HMRC’s digital overhaul: What agents need to know

HMRC’s latest transformation roadmap promises a digital future for agents. Expect new systems, tighter compliance, and 90% of interactions online by 2030.

by | 25 Jul, 2025

By Carlos Delgado, CC BY-SA 3.0, Link


At a glance

  • HMRC aims for 90% digital interactions by 2030.
  • Agents will gain new digital tools and advanced authorisation.
  • Adviser registration and e-signatures will become mandatory from 2026.

Major reform of the digital services used by agents is at the core of HMRC’s new transformation agenda. Tax advisers will soon use a “digital identity” for HMRC interactions, alongside improved client authorisations and better three-way communication.

The agent-focused reforms are part of “HMRC’s Transformation Roadmap”, a report released by Exchequer secretary to the Treasury James Murray.

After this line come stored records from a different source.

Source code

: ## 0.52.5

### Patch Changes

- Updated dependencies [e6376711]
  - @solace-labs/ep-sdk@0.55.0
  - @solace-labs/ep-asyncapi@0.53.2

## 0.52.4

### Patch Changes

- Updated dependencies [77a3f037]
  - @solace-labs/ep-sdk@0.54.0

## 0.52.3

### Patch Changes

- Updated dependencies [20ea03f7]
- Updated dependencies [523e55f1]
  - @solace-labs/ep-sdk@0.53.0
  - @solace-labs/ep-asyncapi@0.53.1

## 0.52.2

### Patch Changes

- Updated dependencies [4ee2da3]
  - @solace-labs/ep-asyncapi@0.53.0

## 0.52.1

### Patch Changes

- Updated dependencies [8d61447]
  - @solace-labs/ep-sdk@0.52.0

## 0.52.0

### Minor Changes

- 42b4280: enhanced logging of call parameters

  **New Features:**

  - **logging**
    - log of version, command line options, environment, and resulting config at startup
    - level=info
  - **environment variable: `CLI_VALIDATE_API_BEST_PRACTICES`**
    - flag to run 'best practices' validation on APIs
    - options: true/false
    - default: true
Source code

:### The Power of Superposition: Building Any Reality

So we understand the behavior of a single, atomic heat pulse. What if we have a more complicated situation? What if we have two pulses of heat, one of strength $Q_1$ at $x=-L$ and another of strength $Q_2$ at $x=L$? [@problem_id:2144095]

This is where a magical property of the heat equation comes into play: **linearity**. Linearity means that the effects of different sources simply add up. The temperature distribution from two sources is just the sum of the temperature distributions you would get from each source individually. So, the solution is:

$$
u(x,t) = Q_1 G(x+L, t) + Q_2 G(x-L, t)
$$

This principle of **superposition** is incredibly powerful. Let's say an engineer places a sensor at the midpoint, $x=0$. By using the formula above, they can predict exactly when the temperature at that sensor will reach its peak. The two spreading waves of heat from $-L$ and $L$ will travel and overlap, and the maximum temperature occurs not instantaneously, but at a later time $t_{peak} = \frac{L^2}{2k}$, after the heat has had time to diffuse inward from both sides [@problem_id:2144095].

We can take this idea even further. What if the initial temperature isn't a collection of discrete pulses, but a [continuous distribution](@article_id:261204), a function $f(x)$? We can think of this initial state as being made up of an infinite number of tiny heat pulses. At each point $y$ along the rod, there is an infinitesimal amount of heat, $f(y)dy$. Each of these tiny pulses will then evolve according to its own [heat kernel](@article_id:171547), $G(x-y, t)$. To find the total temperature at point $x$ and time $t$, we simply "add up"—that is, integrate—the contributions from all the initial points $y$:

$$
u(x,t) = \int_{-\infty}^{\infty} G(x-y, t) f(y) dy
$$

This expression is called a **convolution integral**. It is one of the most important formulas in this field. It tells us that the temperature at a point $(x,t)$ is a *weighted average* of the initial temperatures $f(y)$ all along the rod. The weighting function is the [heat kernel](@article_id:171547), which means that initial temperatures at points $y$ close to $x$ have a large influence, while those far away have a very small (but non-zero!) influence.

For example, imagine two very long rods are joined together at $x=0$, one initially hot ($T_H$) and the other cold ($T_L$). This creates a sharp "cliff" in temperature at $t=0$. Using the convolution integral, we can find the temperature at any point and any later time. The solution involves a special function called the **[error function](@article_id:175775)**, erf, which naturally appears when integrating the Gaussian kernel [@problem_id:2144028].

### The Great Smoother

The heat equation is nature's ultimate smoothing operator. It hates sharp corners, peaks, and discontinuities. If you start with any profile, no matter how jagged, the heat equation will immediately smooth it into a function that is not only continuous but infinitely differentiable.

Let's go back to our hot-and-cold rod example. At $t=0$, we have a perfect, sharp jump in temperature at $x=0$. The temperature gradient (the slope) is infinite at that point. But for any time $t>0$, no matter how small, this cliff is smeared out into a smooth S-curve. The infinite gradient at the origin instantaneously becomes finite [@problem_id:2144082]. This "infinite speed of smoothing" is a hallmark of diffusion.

In other major changes that the HMRC aims to put in place between now and 2030:

  • 90% of customer interactions will be digital;
  • digital self-service will be offered; and;
  • Tax will be automated where possible.

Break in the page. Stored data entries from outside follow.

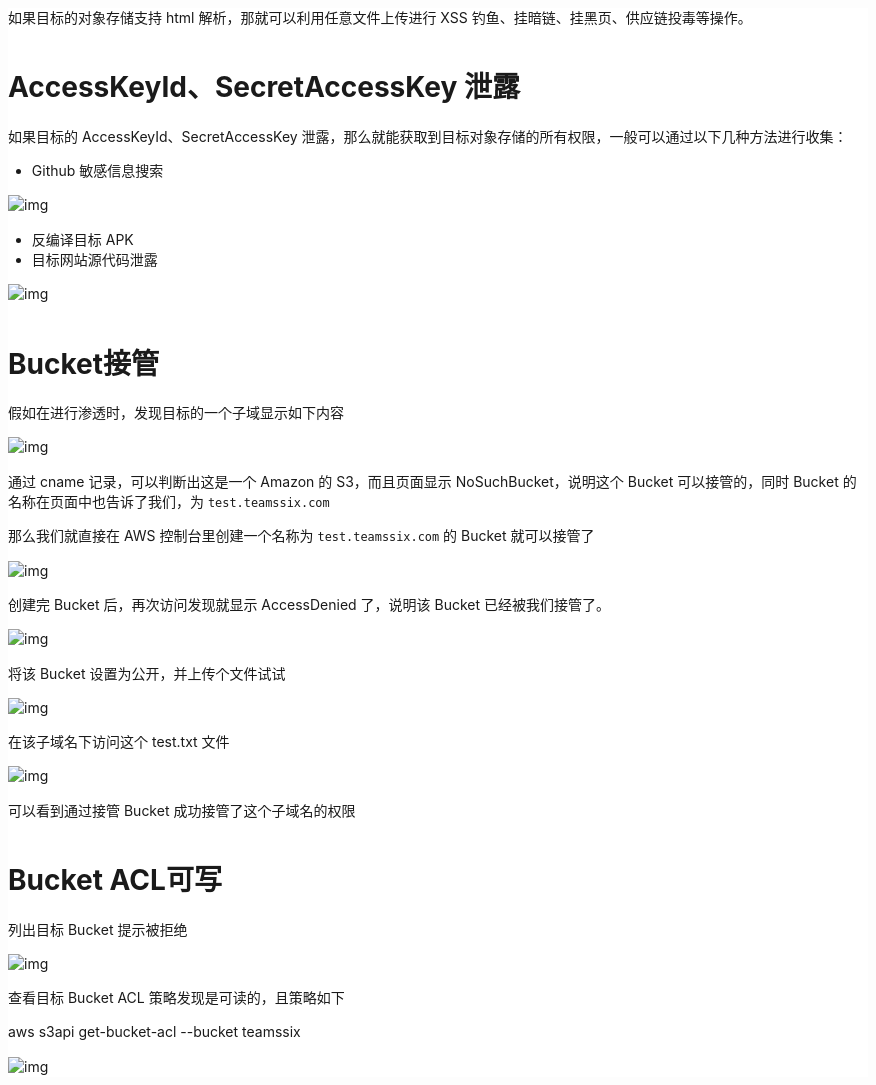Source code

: 如果目标的对象存储支持 html 解析，那就可以利用任意文件上传进行 XSS 钓鱼、挂暗链、挂黑页、供应链投毒等操作。

# AccessKeyId、SecretAccessKey 泄露

如果目标的 AccessKeyId、SecretAccessKey 泄露，那么就能获取到目标对象存储的所有权限，一般可以通过以下几种方法进行收集：

- Github 敏感信息搜索

![img](https://huoxian-community.oss-cn-beijing.aliyuncs.com/2022-02-22/1645499320-108806-image.png)

- 反编译目标 APK
- 目标网站源代码泄露

![img](https://huoxian-community.oss-cn-beijing.aliyuncs.com/2022-02-22/1645499327-842576-image.png)

# Bucket接管

假如在进行渗透时，发现目标的一个子域显示如下内容

![img](https://wiki.teamssix.com/img/1650005828.png)

通过 cname 记录，可以判断出这是一个 Amazon 的 S3，而且页面显示 NoSuchBucket，说明这个 Bucket 可以接管的，同时 Bucket 的名称在页面中也告诉了我们，为 `test.teamssix.com`

那么我们就直接在 AWS 控制台里创建一个名称为 `test.teamssix.com` 的 Bucket 就可以接管了

![img](https://wiki.teamssix.com/img/1650005891.png)

创建完 Bucket 后，再次访问发现就显示 AccessDenied 了，说明该 Bucket 已经被我们接管了。

![img](https://wiki.teamssix.com/img/1650005911.png)

将该 Bucket 设置为公开，并上传个文件试试

![img](https://wiki.teamssix.com/img/1650005931.png)

在该子域名下访问这个 test.txt 文件

![img](https://wiki.teamssix.com/img/1650005950.png)

可以看到通过接管 Bucket 成功接管了这个子域名的权限

# Bucket ACL可写

列出目标 Bucket 提示被拒绝

![img](https://huoxian-community.oss-cn-beijing.aliyuncs.com/2022-02-22/1645499376-890500-image.png)

查看目标 Bucket ACL 策略发现是可读的，且策略如下

aws s3api get-bucket-acl --bucket teamssix

![img](https://huoxian-community.oss-cn-beijing.aliyuncs.com/2022-02-22/1645499384-341862-image.png)
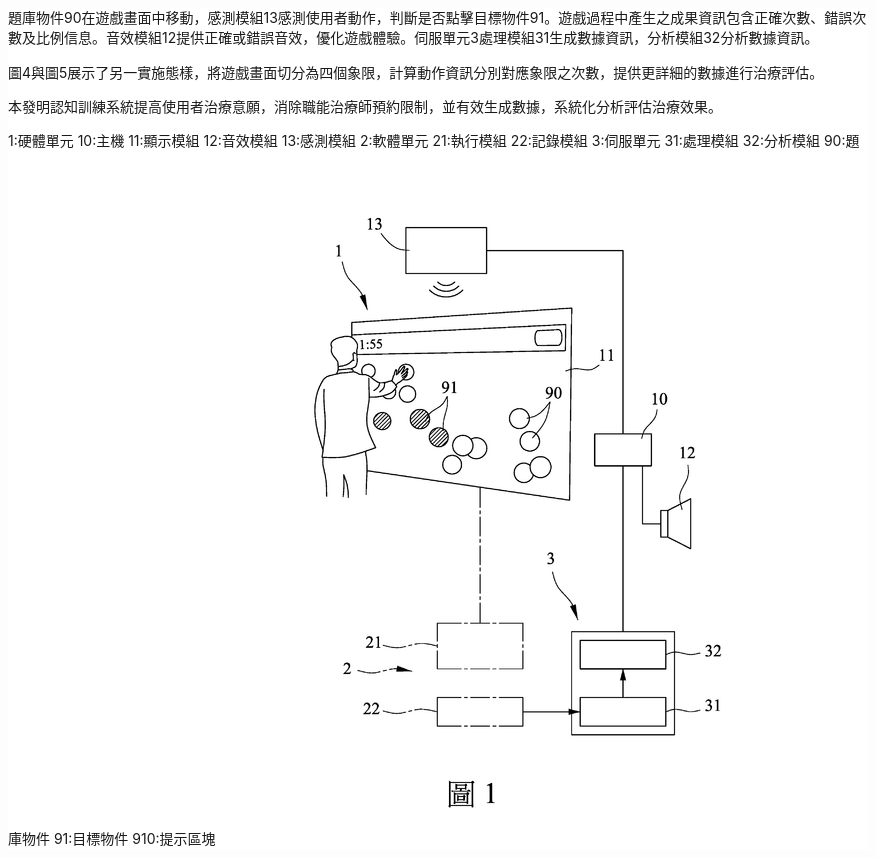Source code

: 題庫物件90在遊戲畫面中移動，感測模組13感測使用者動作，判斷是否點擊目標物件91。遊戲過程中產生之成果資訊包含正確次數、錯誤次數及比例信息。音效模組12提供正確或錯誤音效，優化遊戲體驗。伺服單元3處理模組31生成數據資訊，分析模組32分析數據資訊。

圖4與圖5展示了另一實施態樣，將遊戲畫面切分為四個象限，計算動作資訊分別對應象限之次數，提供更詳細的數據進行治療評估。

本發明認知訓練系統提高使用者治療意願，消除職能治療師預約限制，並有效生成數據，系統化分析評估治療效果。

1:硬體單元 10:主機 11:顯示模組 12:音效模組 13:感測模組 2:軟體單元 21:執行模組 22:記錄模組 3:伺服單元 31:處理模組 32:分析模組 90:題庫物件 91:目標物件 910:提示區塊
![](png/認知訓練系統-1.png)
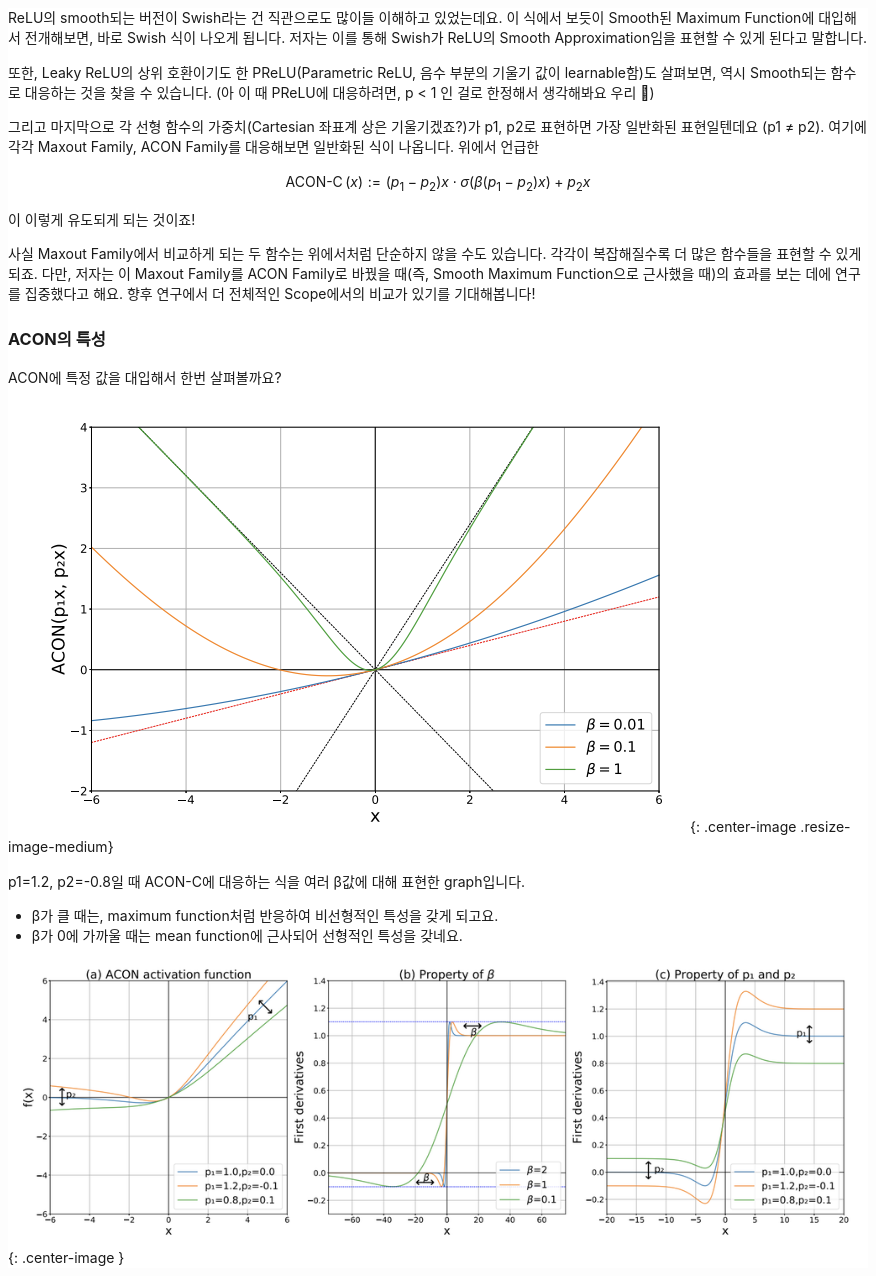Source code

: 
ReLU의 smooth되는 버전이 Swish라는 건 직관으로도 많이들 이해하고 있었는데요. 이 식에서 보듯이 Smooth된 Maximum Function에 대입해서 전개해보면, 바로 Swish 식이 나오게 됩니다. 저자는 이를 통해 Swish가 ReLU의 Smooth Approximation임을 표현할 수 있게 된다고 말합니다.

또한, Leaky ReLU의 상위 호환이기도 한 PReLU(Parametric ReLU, 음수 부분의 기울기 값이 learnable함)도 살펴보면, 역시 Smooth되는 함수로 대응하는 것을 찾을 수 있습니다. (아 이 때 PReLU에 대응하려면, p < 1 인 걸로 한정해서 생각해봐요 우리 🙂)

그리고 마지막으로 각 선형 함수의 가중치(Cartesian 좌표계 상은 기울기겠죠?)가 p1, p2로 표현하면 가장 일반화된 표현일텐데요 (p1 ≠ p2). 여기에 각각 Maxout Family, ACON Family를 대응해보면 일반화된 식이 나옵니다. 위에서 언급한

$$\operatorname{ACON-C}(x):=\left(p_{1}-p_{2}\right) x \cdot \sigma\left(\beta\left(p_{1}-p_{2}\right) x\right)+p_{2} x$$

이 이렇게 유도되게 되는 것이죠!

사실 Maxout Family에서 비교하게 되는 두 함수는 위에서처럼 단순하지 않을 수도 있습니다. 각각이 복잡해질수록 더 많은 함수들을 표현할 수 있게 되죠. 다만, 저자는 이 Maxout Family를 ACON Family로 바꿨을 때(즉, Smooth Maximum Function으로 근사했을 때)의 효과를 보는 데에 연구를 집중했다고 해요. 향후 연구에서 더 전체적인 Scope에서의 비교가 있기를 기대해봅니다!

### ACON의 특성

ACON에 특정 값을 대입해서 한번 살펴볼까요?

![figure6_acon_example.png](/assets/2021-07-12-paper-review-acon/figure6_acon_example.png){: .center-image .resize-image-medium}


p1=1.2, p2=-0.8일 때 ACON-C에 대응하는 식을 여러 β값에 대해 표현한 graph입니다.

- β가 클 때는, maximum function처럼 반응하여 비선형적인 특성을 갖게 되고요.
- β가 0에 가까울 때는 mean function에 근사되어 선형적인 특성을 갖네요.

![figure7_acon_property.png](/assets/2021-07-12-paper-review-acon/figure7_acon_property.png){: .center-image }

“A transformed tax administration system will be more automated, more focused on self-service, and better set up to get things right first time,” Murray writes in the foreword to the report.

Digital support and workflows for agents

The report notes that HMRC’s current IT systems have a ”limited capability”.

“As it has advanced its digital services in recent years, compromises have been made in the design which have reduced its ability to deliver access to good quality services for agents and intermediaries,” it says.

Work has started, following communication with professional bodies, on work priorities, including: 

  • to introduce new capabilities to enable agents to digitally withdraw their clients from the Self Assessment service;
  • enhance the income record viewer which will expand the information available on their client’s income;
  • launch a new service to allow agents to digitally submit information which may impact their client’s tax code; and
  • provide the ability for agents to track the progress of their client’s submissions and repayments.

In the shorter term, HMRC will look at “tactical” changes where possible. An example of this is the planned introduction of a new service to escalate SA and PAYE queries that are more than four weeks old.

However, plans to introduce MTD for Corporation Tax have been shelved. “HMRC do not intend to introduce MTD for CT but are developing an approach to the future administration of CT that is suited to the varying needs of the diverse CT population,” the report says.

Adviser and intermediary registration

The report calls on agents and intermediaries to “raise their standards”. As part of the roadmap, a series of registration and signatory tools are to be implemented.

From April 2026, registration of tax advisers will be mandatory. “Agent registration is a critical first step to providing better agent access to HMRC services in the future,” says the roadmap.

“Agent registration is a critical first step to providing better access to HMRC services.”

James Murray, Exchequer secretary to the Treasury

Advisers who support taxpayer non-compliance will face enhanced powers and sanctions. Further steps to raise standards in the tax advice market are being explored.

A new requirement will be implemented: tax advisers will need to obtain an advanced electronic signature from their clients if they wish to continue to use the nominations process, for certain income tax repayments.

Tax tech

HMRC is set to provide a plan that sets out its approach to tax software by April 2026. It will look to improve processes by which data is submitted to and received by the tax department and external software. It will also look to put in place principles around the use of AI from all parties.

On the last point, it notes: “Setting these expectations will give developers the confidence to introduce AI functionality into their products in the UK, whilst minimising the risk of those products introducing error or non-compliance.”

By the end of 2028, HMRC wants to deliver a Digital Disclosure Service to allow taxpayer sand intermediaries to correct mistakes and pay liabilities and penalties for all taxes and duties, alongside a document identifier system for HMRC caseworkers to identify fraudulent documents.